I don't know that much about bees, but cellphones are safe to humans, provided that their attention isn't needed elsewhere and that it doesn't over-stress them to have a cellphone. It's not totally outrageous to guess bees might be confused by cellphones, since the Earth's magnetic field is only about 0.3 Gauss. I'm not an expert of bee navigation, but it shouldn't be to hard to experimentally verify the connection between active cellphones and bee death. In the meantime, color me skeptical, especially considering that the article repeats loony fears.

5 comments:

Unknown said...

So all those uv screen protection creams and skin tumors research are a bogus worldwide conspiracy driving money out of something nonexistant?

Unknown said...

screen<=skin, sorry

LeDopore said...

Hi Quartz,

Interesting point about skin creams! I'm not sure about their measured effectiveness, especially in view of the recent discovery that staying out of the sun may be more hazardous (due to lack of vitamin D) than getting the occasional sunburn.

However, I was talking about the issue that cellphones heat your head, which some people think might cause cancer. My point was that the sun heats your head way more than a cellphone, so you shouldn't worry. Unless the cream is highly reflective it won't change how much the sun heats your head, and I doubt that the heat is the main contributor to skin cancer anyways; I think it's the fact that UV sometimes ionizes electrons out of DNA, which can cause mutations.

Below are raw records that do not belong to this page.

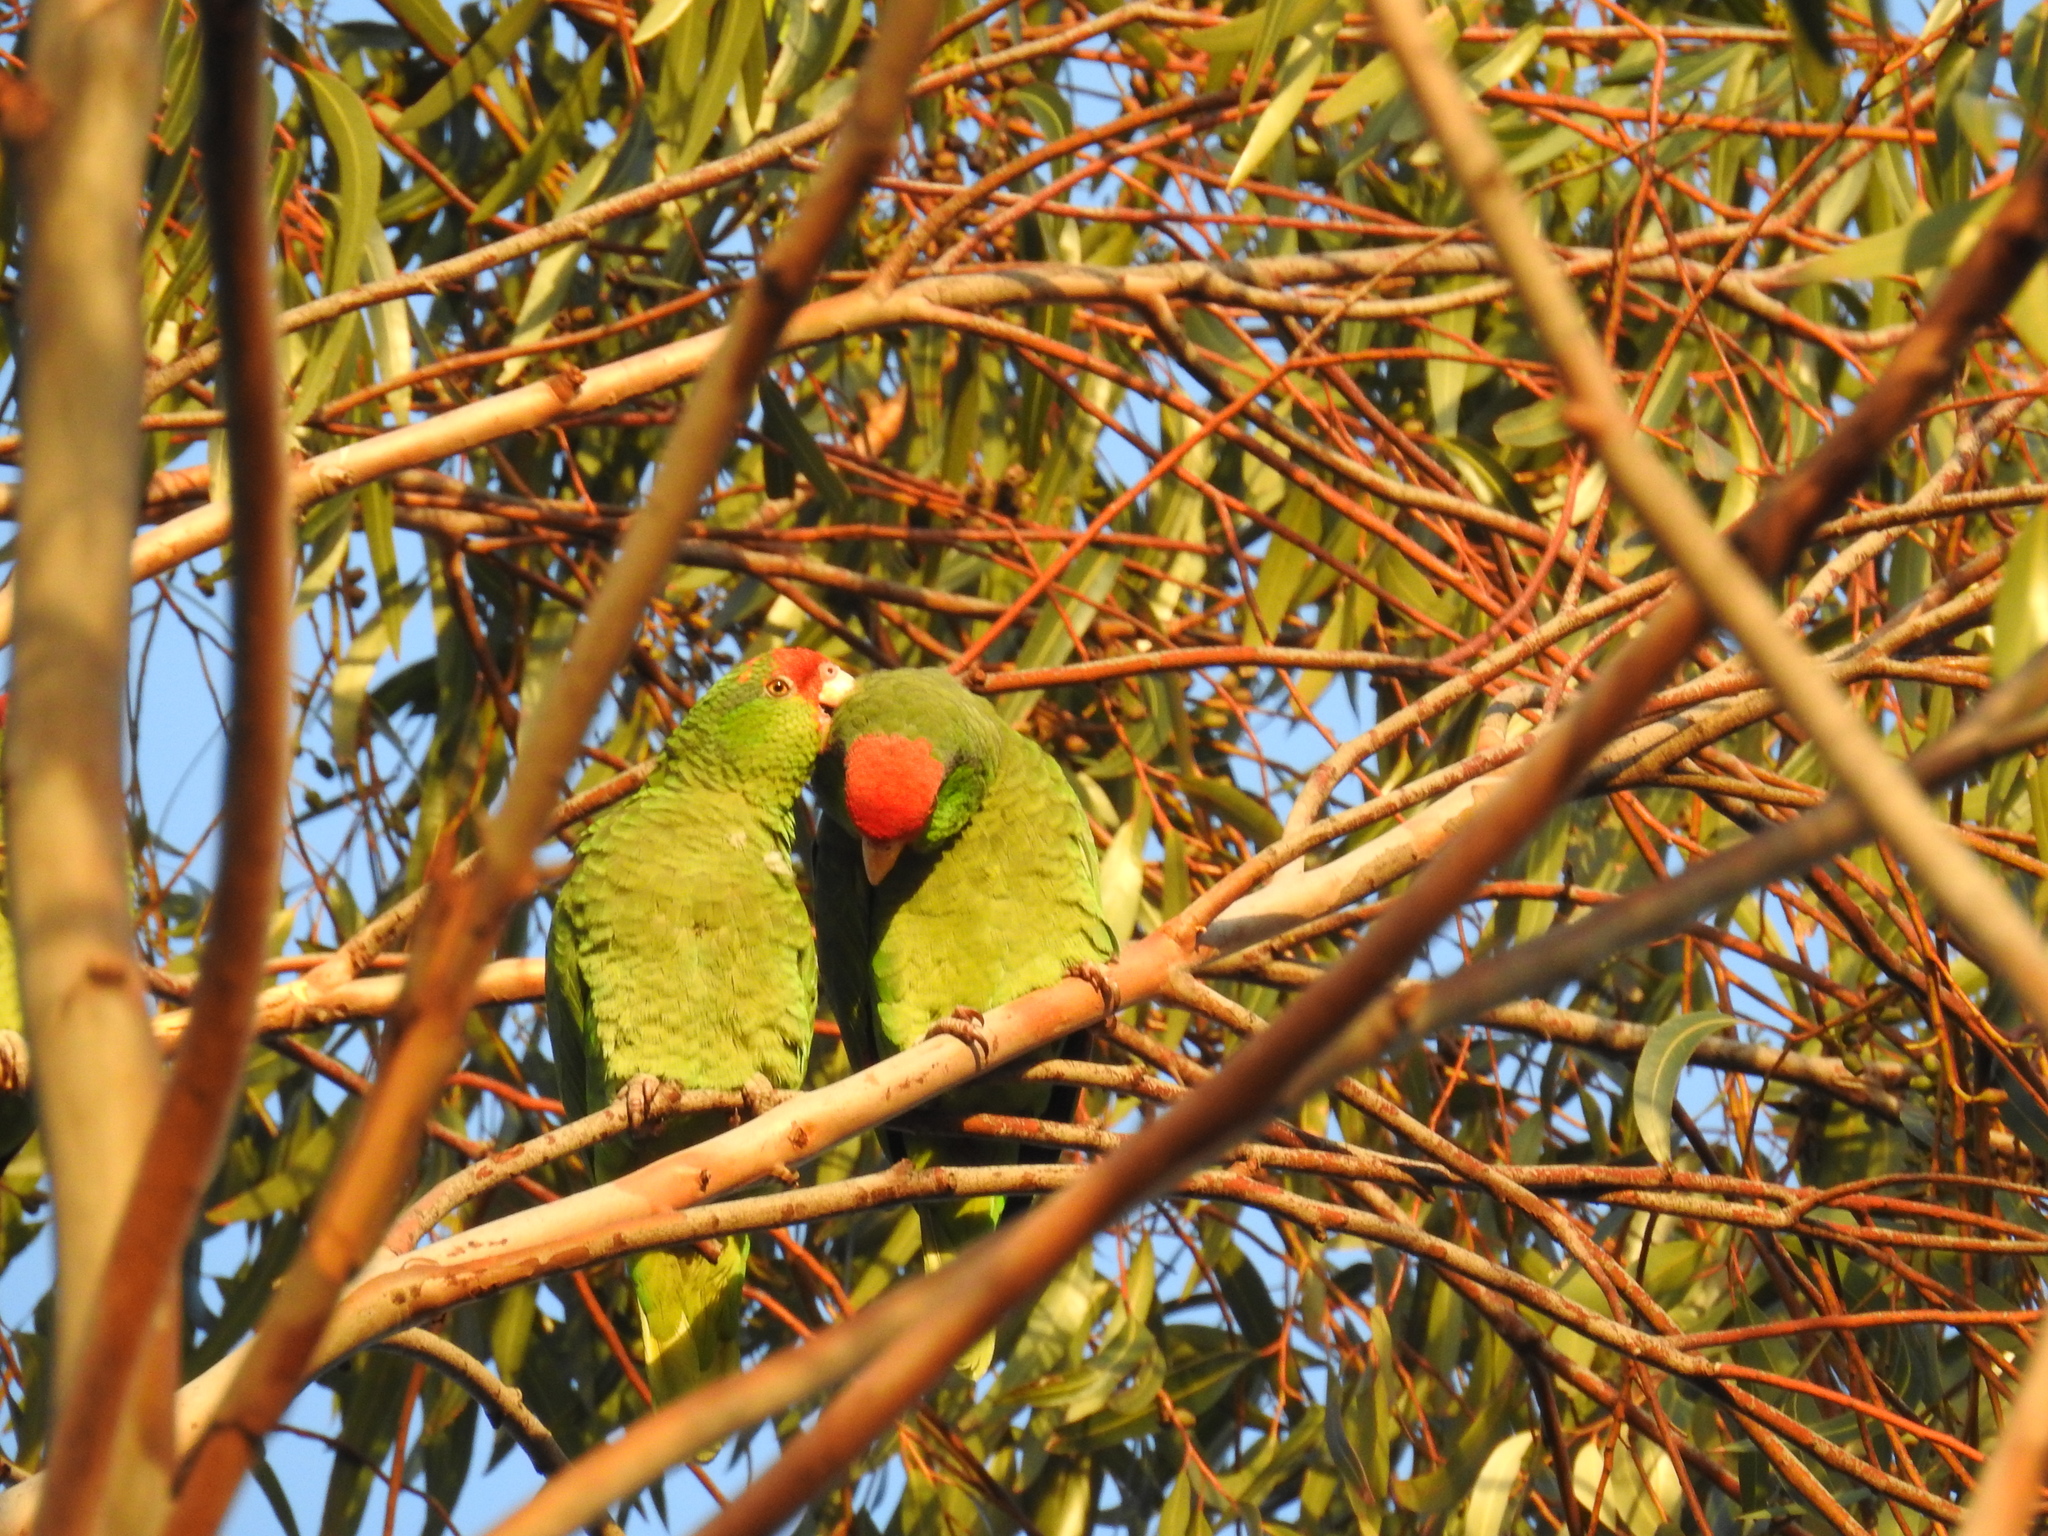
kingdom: Animalia
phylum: Chordata
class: Aves
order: Psittaciformes
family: Psittacidae
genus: Amazona
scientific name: Amazona viridigenalis
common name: Red-crowned amazon
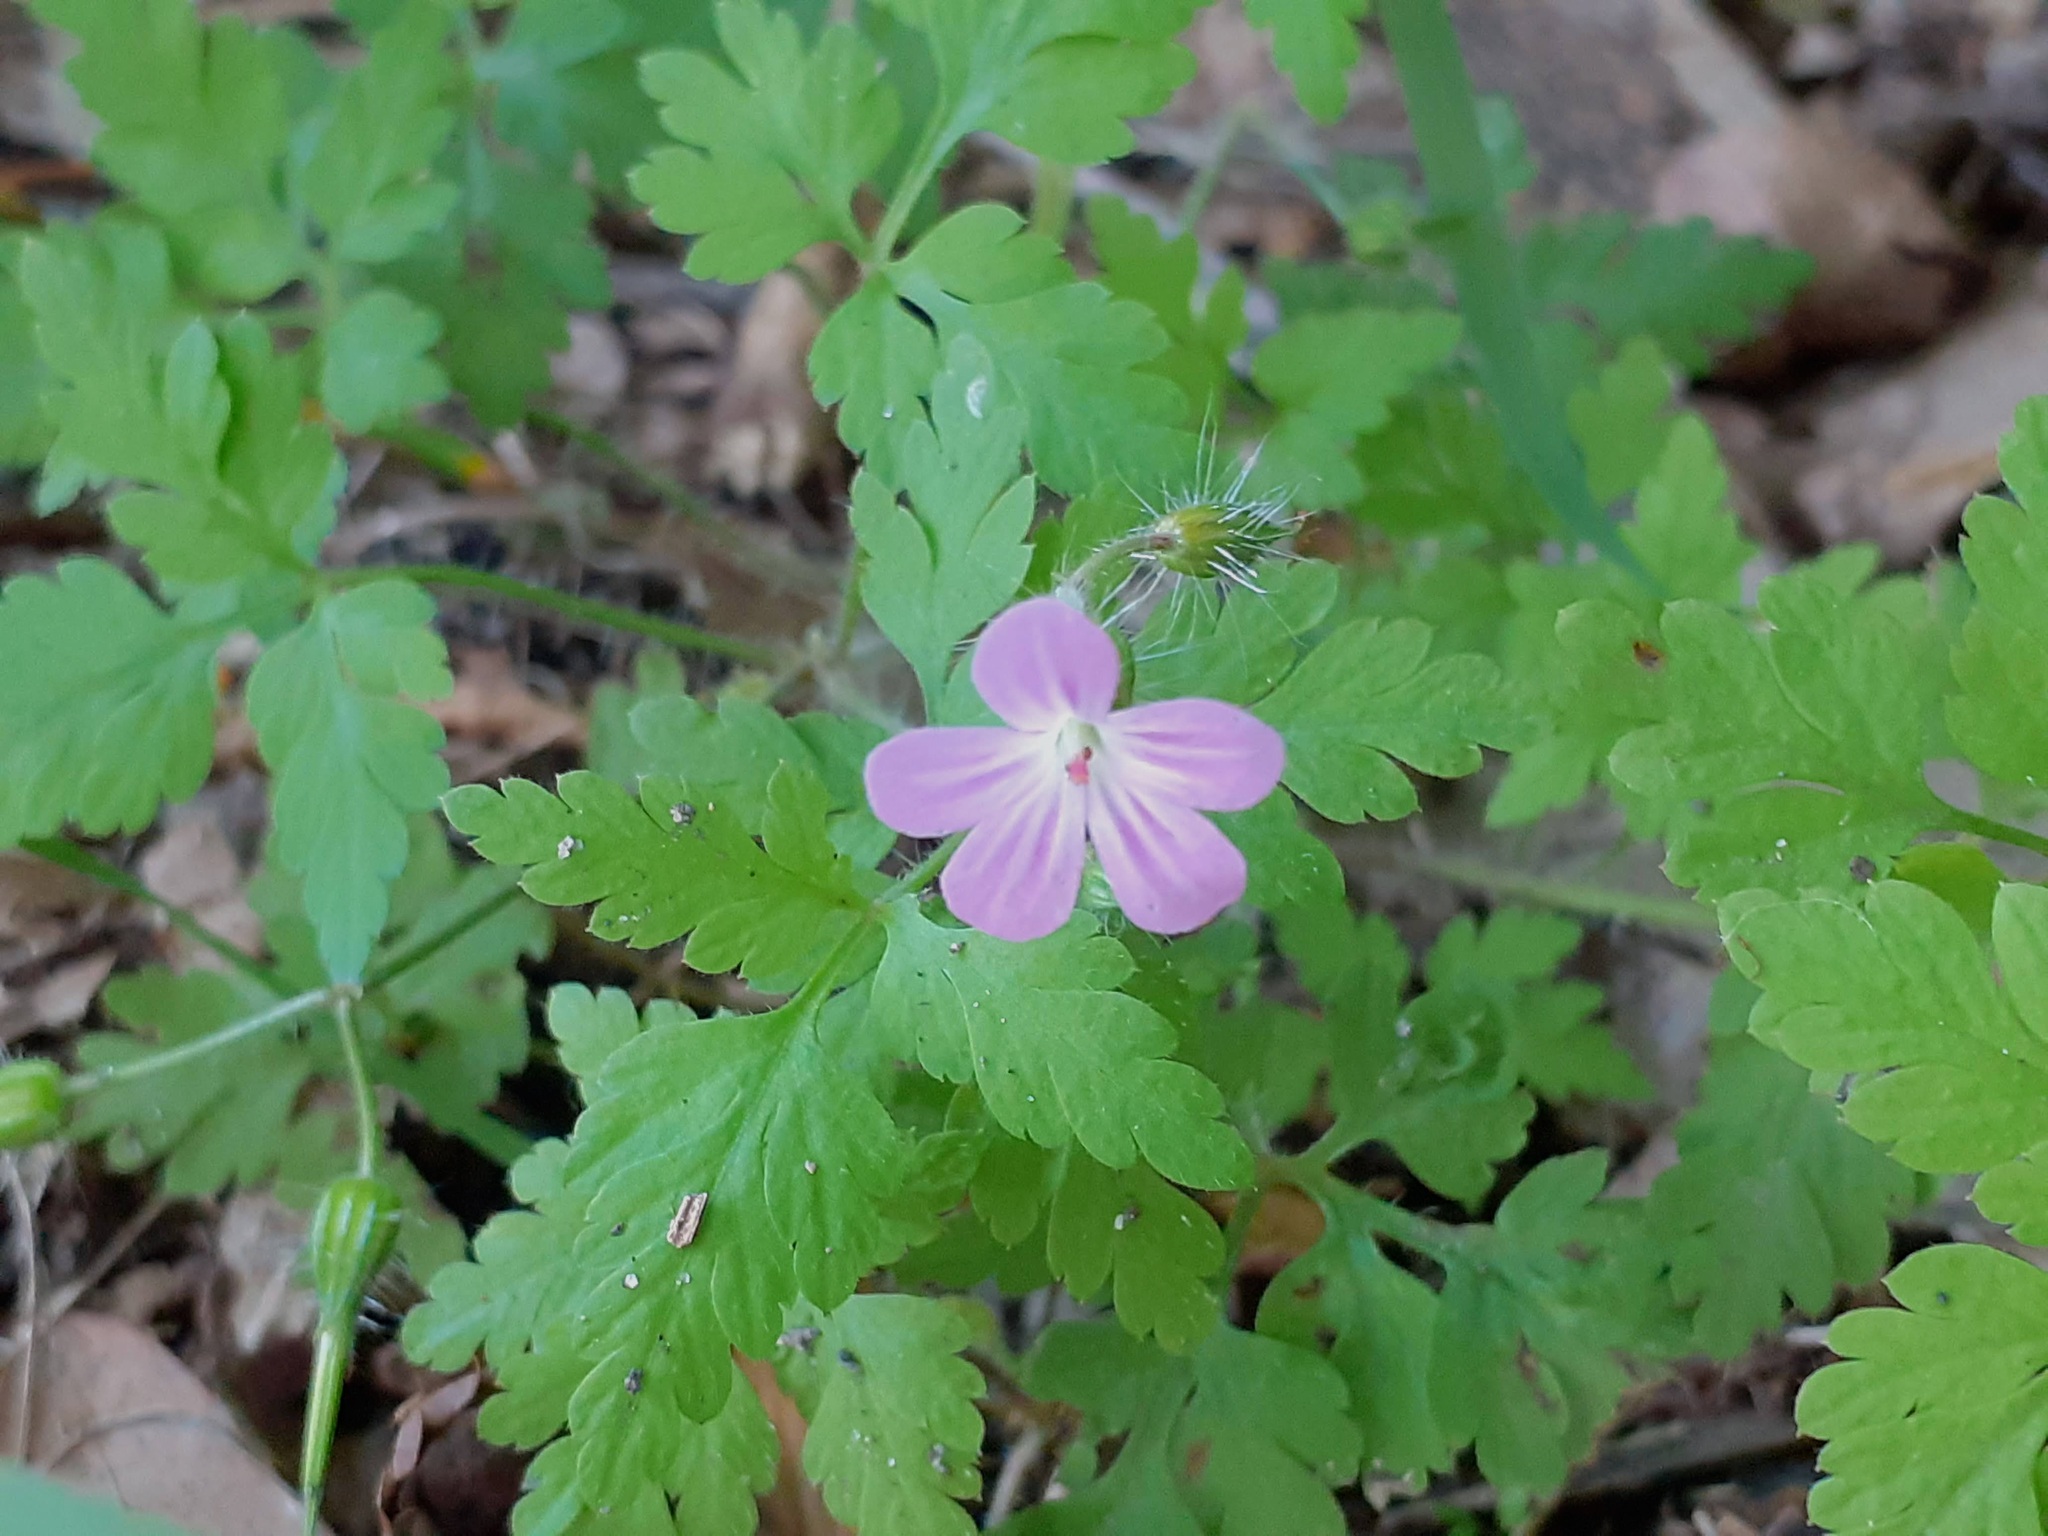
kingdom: Plantae
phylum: Tracheophyta
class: Magnoliopsida
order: Geraniales
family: Geraniaceae
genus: Geranium
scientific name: Geranium robertianum
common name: Herb-robert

It would be fun to figure out the net effect of sunscreen on cancer rates; I wonder if it's positive or negative!

Take care!

LeDopore

Knaldskalle said...

I concur with your scepticism about microwaves and bees. If that's the case, shouldn't we be experiencing similar sudden collapses in related species? Is there a relations between colony collapses and cell phone coeverage? I guess the bees should be safe in places where there's little to no coverage, then. From what I've heard the microwaves are supposed to disorient the bees (even though it's known that bees use sunlight for navigating), but that doesn't explain what happens to all the bees that aren't flying out and about. Where's the queen bee? Where are the non-nectar collecting workers (the ones that clean and maintain the hive)? Where are the drones? Do the microwaves suddenly make them fly off and vanish?

LeDopore said...

Dear Knaldskalle,

You make several excellent points which reinforce my skepticism about bees dying from cellphone radiation. Thanks!